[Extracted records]
★ ★ ★ ★ ★ ★ ★
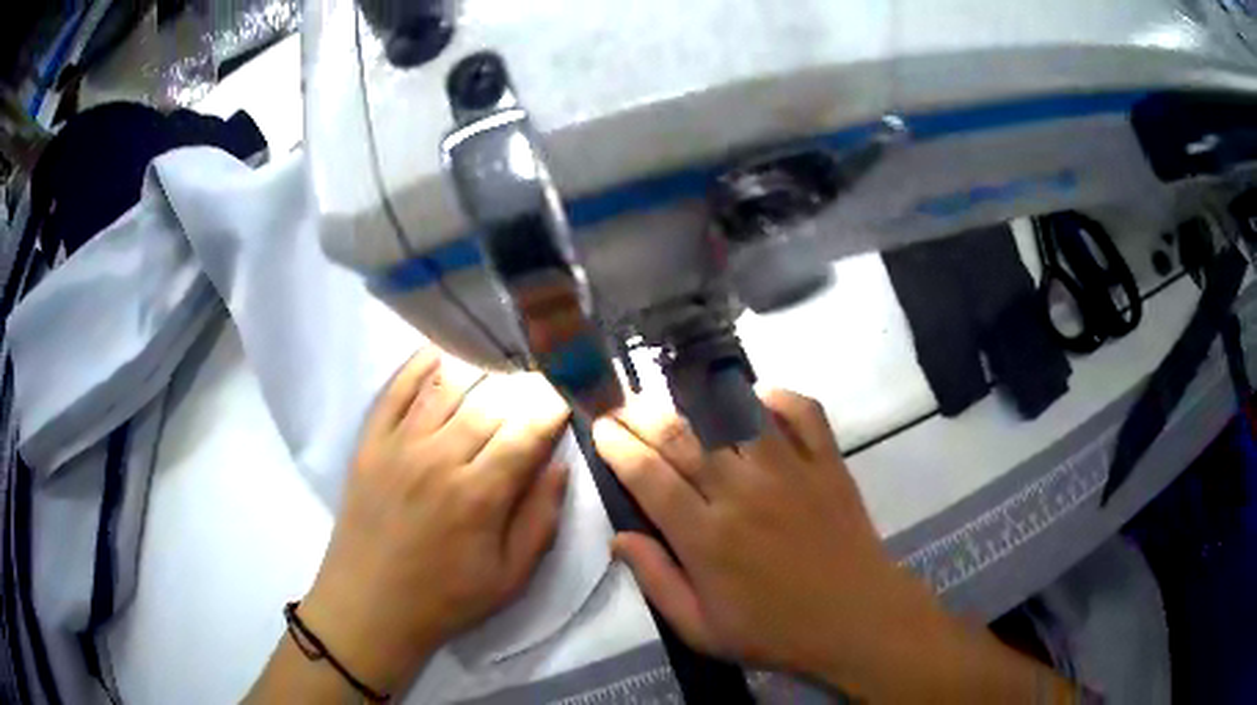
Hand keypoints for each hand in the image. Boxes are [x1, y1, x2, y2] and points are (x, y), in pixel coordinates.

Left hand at [300, 349, 570, 692]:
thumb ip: (541, 520)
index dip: (552, 408)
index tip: (568, 393)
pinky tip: (440, 351)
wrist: (370, 605)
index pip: (527, 432)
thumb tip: (560, 466)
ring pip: (445, 387)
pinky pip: (395, 390)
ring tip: (500, 360)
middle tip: (539, 377)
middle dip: (523, 384)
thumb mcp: (511, 578)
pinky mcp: (370, 443)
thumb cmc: (446, 598)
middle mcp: (439, 458)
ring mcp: (399, 445)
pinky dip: (419, 365)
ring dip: (479, 368)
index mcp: (479, 494)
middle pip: (490, 402)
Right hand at [593, 390, 1038, 700]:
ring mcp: (790, 471)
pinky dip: (778, 396)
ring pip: (734, 415)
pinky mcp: (828, 462)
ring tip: (675, 396)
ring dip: (697, 399)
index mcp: (707, 538)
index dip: (617, 446)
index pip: (648, 477)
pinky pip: (803, 411)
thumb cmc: (775, 631)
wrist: (857, 620)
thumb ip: (656, 582)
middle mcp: (742, 493)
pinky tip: (757, 398)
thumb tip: (619, 538)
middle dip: (642, 414)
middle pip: (682, 437)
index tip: (600, 428)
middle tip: (622, 405)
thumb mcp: (701, 629)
★ ★ ★ ★ ★ ★ ★
#### Problem to work on:
Set the entries down exactly, but not the pictures.

#### Result:
Hand keypoints for each hand in the image. Boxes are [x1, y1, x2, y2] and points are (x, y), in pixel coordinates.

Left hand at [300, 349, 570, 692]:
thumb ip: (541, 520)
index dip: (552, 408)
index tip: (568, 393)
pinky tip: (440, 351)
wrist: (370, 605)
index pip: (527, 432)
thumb tip: (560, 466)
ring pip: (445, 387)
pinky pip: (395, 390)
ring tip: (500, 360)
middle tip: (539, 377)
middle dip: (523, 384)
thumb mcp: (511, 578)
pinky mcp: (370, 443)
thumb cmc: (446, 598)
middle mcp: (439, 458)
ring mcp: (399, 445)
pinky dip: (419, 365)
ring dip: (479, 368)
index mcp: (479, 494)
middle pip: (490, 402)
Right hand at [593, 390, 1038, 700]:
ring mcp: (790, 471)
pinky dip: (778, 396)
ring pip: (734, 415)
pinky mcp: (828, 462)
ring tip: (675, 396)
ring dip: (697, 399)
index mcp: (707, 538)
index dip: (617, 446)
index pip: (648, 477)
pinky pip: (803, 411)
thumb cmc: (775, 631)
wrist: (857, 620)
thumb ip: (656, 582)
middle mcp: (742, 493)
pinky tip: (757, 398)
thumb tip: (619, 538)
middle dip: (642, 414)
middle pip: (682, 437)
index tip: (600, 428)
middle tip: (622, 405)
thumb mcp: (701, 629)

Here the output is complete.